THE MENTION OF JAPANESE INTERNMENTS in this post has produced a rather interesting response from Robin Goodfellow. Excerpt:

It’s interesting how the American internment of Japanese for 4 years during WWII is constantly used as an example of America’s unique evil and racism. When revisiting the subject rarely, if ever, is the Canadian example brought up. At least in America the internee families were kept together, in Canada (which also rounded up Japanese Canadian citizens) the men and women were separated from each other and the men were sent into forced labor. And we all know, I hope, how Italy, Spain, France, Germany, Japan, Russia, Denmark, Norway, The Netherlands, Belgium, and Austria scored on the racial sensitivity scale during WWII. I find the ability of Europe especially to “misremember” facts so as to paint themselves as lilly-white angels and the US as brutish and uncivilized thugs to be quite remarkable.

Well, you know, if the Europeans faced the truth, the pain would be unbearable.

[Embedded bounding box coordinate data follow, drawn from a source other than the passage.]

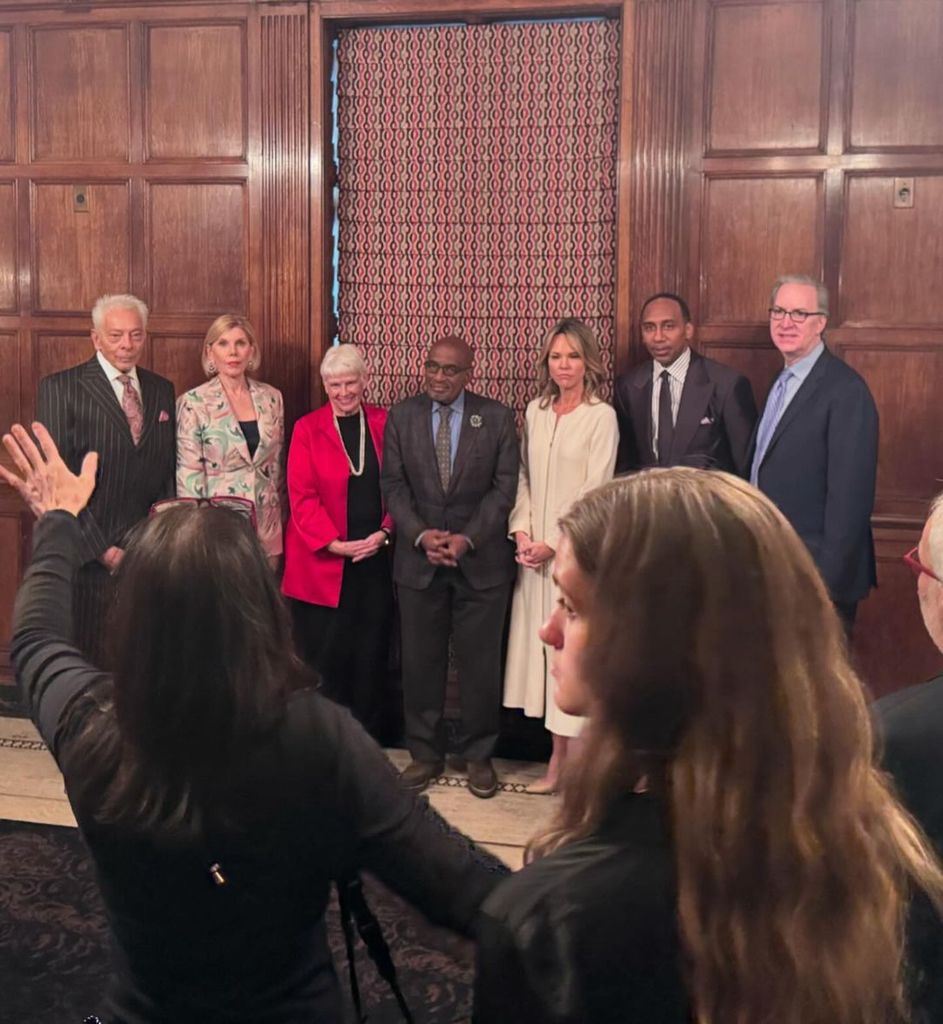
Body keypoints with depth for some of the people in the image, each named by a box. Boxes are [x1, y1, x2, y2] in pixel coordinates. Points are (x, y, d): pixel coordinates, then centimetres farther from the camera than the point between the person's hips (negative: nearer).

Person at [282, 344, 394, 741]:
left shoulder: (383, 423, 6)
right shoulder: (307, 428, 1)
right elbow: (301, 496, -5)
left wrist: (384, 532, -8)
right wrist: (335, 544, -13)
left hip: (375, 557, 2)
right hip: (323, 561, -2)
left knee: (371, 654, 7)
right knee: (324, 656, 1)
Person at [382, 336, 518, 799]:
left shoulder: (497, 417, 1)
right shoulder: (401, 416, 5)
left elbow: (505, 486, -3)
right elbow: (393, 484, 2)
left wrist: (467, 538, -13)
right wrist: (421, 535, -12)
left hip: (481, 560, -1)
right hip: (418, 559, 2)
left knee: (481, 662, 4)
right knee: (420, 661, 7)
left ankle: (478, 756, 19)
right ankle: (425, 753, 22)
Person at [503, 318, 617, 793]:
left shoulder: (601, 416, -7)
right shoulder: (535, 411, 10)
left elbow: (595, 491, -11)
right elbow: (523, 477, 12)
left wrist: (552, 543, -13)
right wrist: (521, 532, -1)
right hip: (534, 551, 5)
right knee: (541, 649, 7)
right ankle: (558, 761, 16)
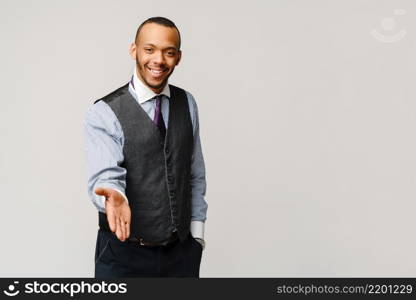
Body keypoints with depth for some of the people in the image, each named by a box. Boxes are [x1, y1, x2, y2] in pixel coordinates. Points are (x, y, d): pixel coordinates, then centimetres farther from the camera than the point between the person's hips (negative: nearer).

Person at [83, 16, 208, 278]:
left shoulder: (187, 104, 4)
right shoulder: (103, 113, -11)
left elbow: (196, 173, 7)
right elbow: (105, 175, -23)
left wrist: (197, 232, 4)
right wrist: (113, 197, -44)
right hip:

UPDATE: Reader Byron Matthews says it’s worse than that:

The Canadian record is much darker than Robin Goodfellow’s post indicates. Japanese-Canadians were not only moved inland from BC and interned, their property was seized and sold off, the proceeds used in part to pay for their own internment. Worse, thousands were stripped of Canadian citizenship and deported (“repatriated”) to Japan, even after the war had ended.

He also sends this link to a Canadian history site on the subject. I was vaguely aware that there were Canadian internments, but no more. Fascinating stuff.

Maybe it’s because Europe and Canada were so much worse than the United States in the past that they are so sanctimonious now.